Он думал о них на обратном пути в Рим; и уже вернувшись в свой рабочий кабинет – пустую комнату за толстыми, незадрапированными стенами красного кирпича, распятьем против дверей, сбитым из широких струганных досок столом, заваленным бумагами, и единственным табуретом, составлявшими всю мебель – отец Винченсо продолжал думать о них вновь.
Он представлял себе лица этих людей, и его охватывала против них ярость, глохнувшая в обстоятельствах.
Он, Генеральный комиссар римской инквизиции, человек, чье слово не обходит вниманием сам папа, был бессилен перед скудостью ума и тупостью своих помощников.
Через несколько часов алчные и тупые люди, не ведающие разума, оставив ласки продажных женщин, отвалившись от столов, уставленных кувшинами с густым вином и блюдами с дымящимся жирным мясом, обтерев толстые губы рукавами своих, расшитых золотом, но уже засаленных ряс, отправятся в суд, чтобы, не колеблясь и не предаваясь сомнениям, не задумываясь над происходящим, потянуть свои потные руки вверх, требуя мести за мысль. Именно мести – спутнице слепой ненависти – причины и следствия ограниченности.
Глупость сильнее алчности. Даже кость, брошенная со стола Тосканского герцога, этого вольнодумца, открыто смеявшегося над непорочным зачатием и кривившего губы при упоминании о святых заповедях, не в состоянии заткнуть эти гнусные глотки.
«Тосканец мог бы помочь спасти старика, – думал отец Винченсо, – но после так упрямо звучащего на следствии: «Ненавидим!», – не приходится рассчитывать на его помощь.
И вряд ли мятежный флорентинец захочет спасти свою хрупкую жизнь, жизнь, посвященную ночным бдениям у телескопа на башне, и чтению древних книг – хотя для него и существует отречение. И осознает ли он сам, как он близок к площади, на которой сложены дрова, и к человеку в маске, из-под которой смотрят на жертву холодные, ничего на выражающие глаза».
«Уже завтра может запылать костер.
Но лишь лица глупцов осветит его пламя, вспыхнув на миг, что бы оставить людей во мраке и хаосе.
Люди перестанут хотеть и интересоваться, темень душь и умов станет теменью желаний. Мир, повернувшийся вспять, вопли вдов и слезы обездоленных детей станут наградой невежеству. Мерзавцы, вот к чему приведет ваш суд, суд скудоумцев.

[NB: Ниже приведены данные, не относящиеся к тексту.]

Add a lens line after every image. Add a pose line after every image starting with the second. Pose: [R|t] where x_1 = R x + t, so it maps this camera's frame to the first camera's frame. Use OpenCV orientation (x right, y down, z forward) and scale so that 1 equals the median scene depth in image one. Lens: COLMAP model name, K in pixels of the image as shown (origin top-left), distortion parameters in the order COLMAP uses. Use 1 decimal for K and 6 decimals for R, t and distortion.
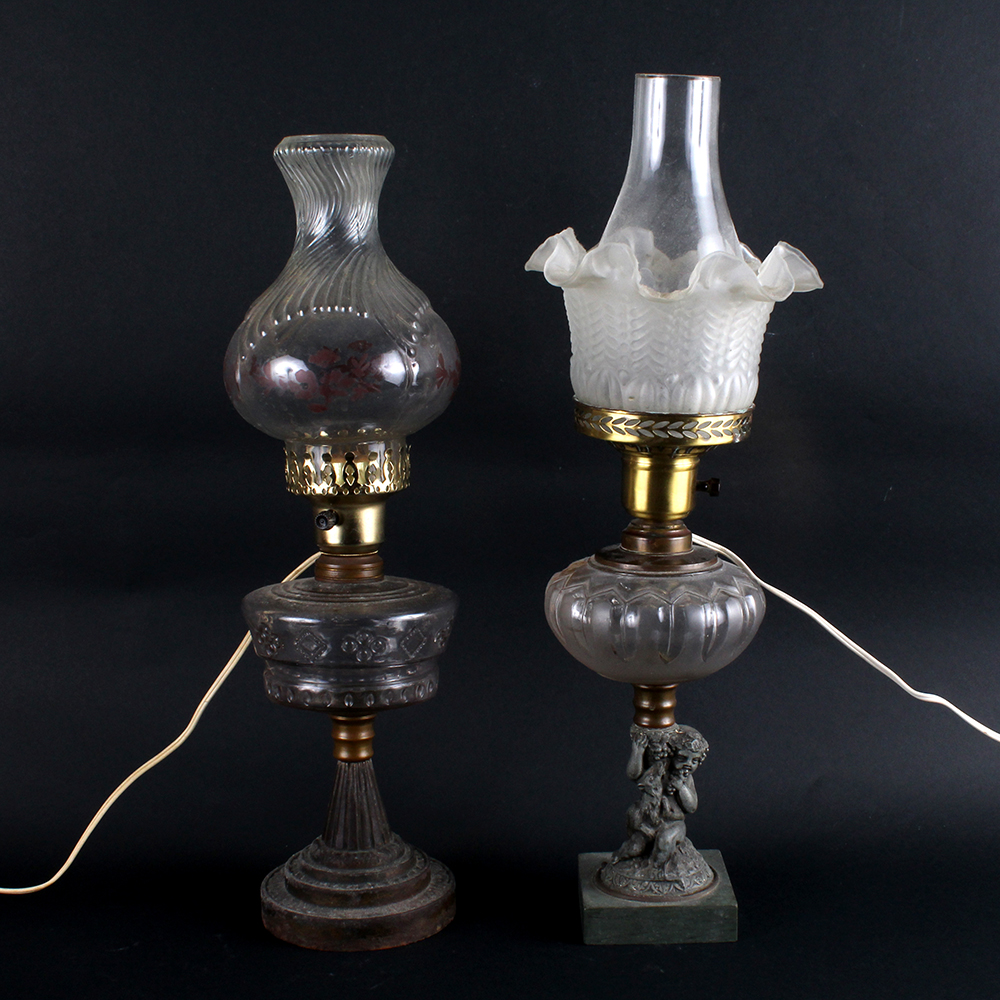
lens RADIAL K [[1875.8, 0, 507.8], [0, 1875.8, 496.3], [0, 0, 1]] dist [-0.082324, 0.000000]
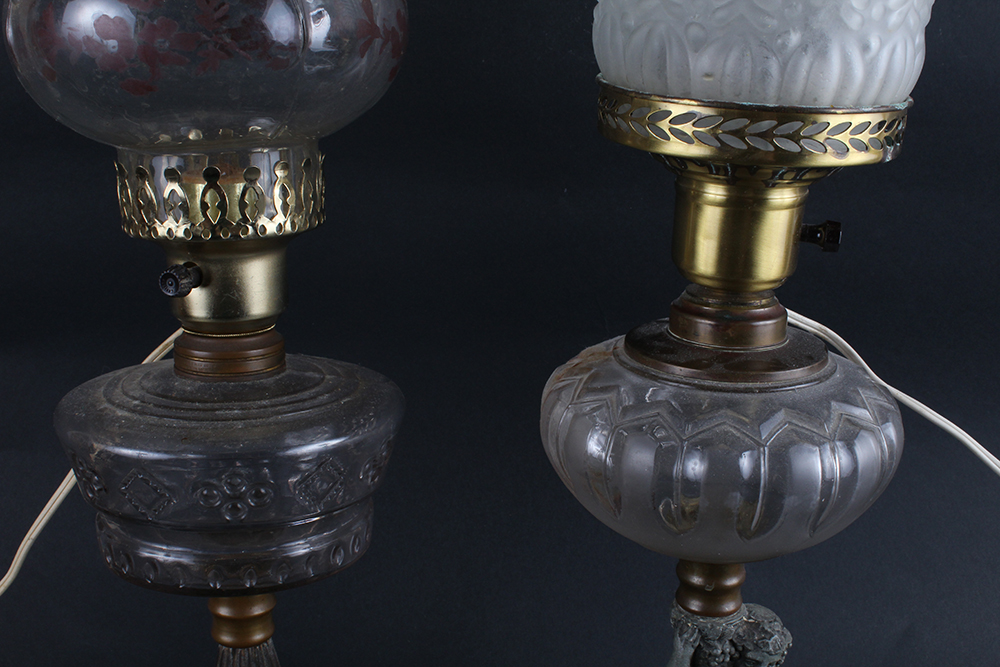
lens RADIAL K [[1216.6, 0, 501.3], [0, 1216.6, 338.1], [0, 0, 1]] dist [-0.051602, 0.000000]
pose [[0.999801, 0.018117, -0.008352, 0.009751], [-0.016944, 0.992161, 0.123813, -0.018792], [0.010530, -0.123646, 0.992270, 0.618871]]
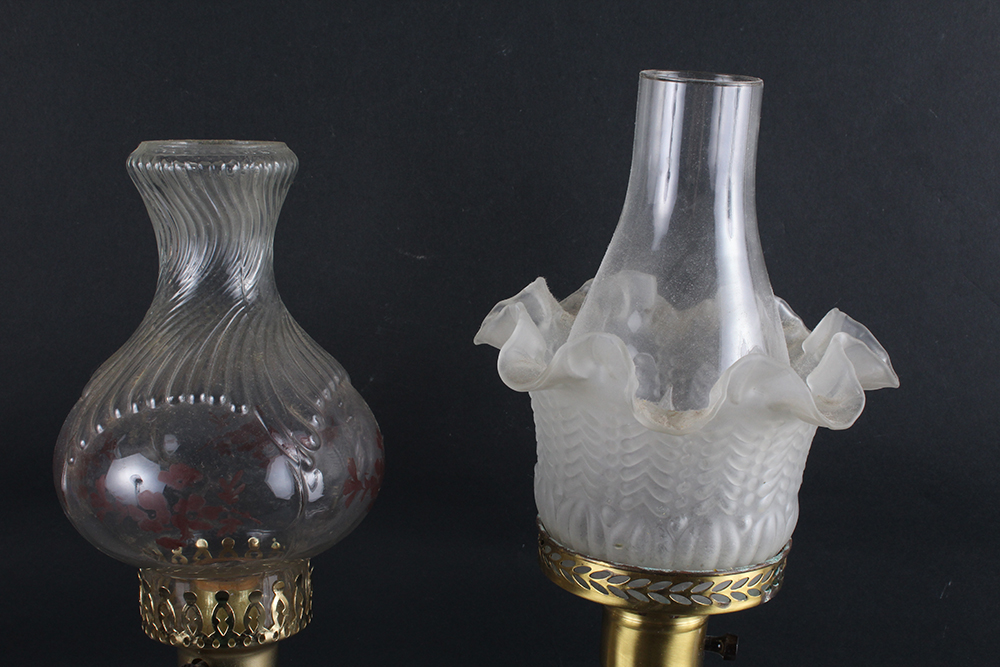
lens RADIAL K [[1554.7, 0, 493.9], [0, 1554.7, 333.5], [0, 0, 1]] dist [0.009356, 0.000000]
pose [[0.999535, 0.028778, -0.010045, 0.022382], [-0.028343, 0.998754, 0.041073, -0.148306], [0.011215, -0.040769, 0.999106, 0.410564]]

Жизнь старика оборвется, и никто не в состоянии понять, как нужна эта жизнь, и как важно сохранить ее теперь».
В этот момент дверь кабинета Генерального комиссара тихо отворилась, и луч света оставил свой след на полировке бронзовых навесов. На пороге стоял доминиканец, отец Сулон, ведший предварительное следствие, монах, носивший кинжал на поясе под рясой.
Несколько секунд оба священника молчали, глядя в глаза друг другу, потом доминиканец, едва разжав губы, проговорил одну единственную фразу:
– Он отрекся…
И, не дожидаясь приглашения, тяжело опустился на табурет. А на лице отца Винченсо не дрогнул ни один мускул, хотя глаза ничего не могли скрыть: «Ты хорошо поработал, сын мой…»
Я сделал все, что мог.
Первосвященник настаивал на допросе «под угрозой пытки». Угрозы оказалось достаточно?

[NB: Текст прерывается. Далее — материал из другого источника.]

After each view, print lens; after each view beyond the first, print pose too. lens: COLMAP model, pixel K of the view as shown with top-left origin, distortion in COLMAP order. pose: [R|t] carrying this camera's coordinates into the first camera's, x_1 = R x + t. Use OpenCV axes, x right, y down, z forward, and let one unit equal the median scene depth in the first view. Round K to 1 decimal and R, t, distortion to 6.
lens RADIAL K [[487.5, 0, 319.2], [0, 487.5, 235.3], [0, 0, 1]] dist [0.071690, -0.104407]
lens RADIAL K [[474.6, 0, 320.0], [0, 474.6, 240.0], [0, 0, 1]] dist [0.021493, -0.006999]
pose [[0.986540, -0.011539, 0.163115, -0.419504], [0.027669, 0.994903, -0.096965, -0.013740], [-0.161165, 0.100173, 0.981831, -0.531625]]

Доминиканец не отвел глаз. Он обладал достаточно закаленной совестью, а отец Винченсо явственно представил себе старика, слышащего, как льется вода, с треском лопается кожа и трещат кости, сжимаемые «испанским сапогом».

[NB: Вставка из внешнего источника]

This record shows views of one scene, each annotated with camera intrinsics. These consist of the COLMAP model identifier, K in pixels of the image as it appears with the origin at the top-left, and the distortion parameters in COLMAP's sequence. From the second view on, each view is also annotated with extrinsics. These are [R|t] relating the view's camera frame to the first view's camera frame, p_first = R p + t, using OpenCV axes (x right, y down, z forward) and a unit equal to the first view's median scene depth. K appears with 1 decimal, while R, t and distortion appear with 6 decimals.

– Если ты слишком старался, – тихо проговорил отец Винченсо, – Я помолюсь за тебя. Это единственное, чем я могу облегчить твою грешную душу.
– Я сделал все, что мог, – повторил отец Сулон.
– Ты преданный слуга. Жаль только, что преданность не гарантирует разума… Я вижу вопрос в твоих глазах.
– Святой отец, я боюсь своего вопроса, – голос Сулона оставался твердым.
– Говори.
– Святой отец, мой вопрос слишком страшен!
– Говори, – метал, в словах Генерального комиссара, остывал и становился твердым.
– Святой отец!
– Ты хорошо поработал, и в награду, выйдешь отсюда с ответом, независимо оттого, каким будет твой вопрос.
– Святой отец, мне показалось, что вы хотите сохранить жизнь безбожнику, заслужившему больше, чем костер.
Отец Винченсо думал, и его лицо покрывалось красными пятнами, словно на нем выступала ржавчина.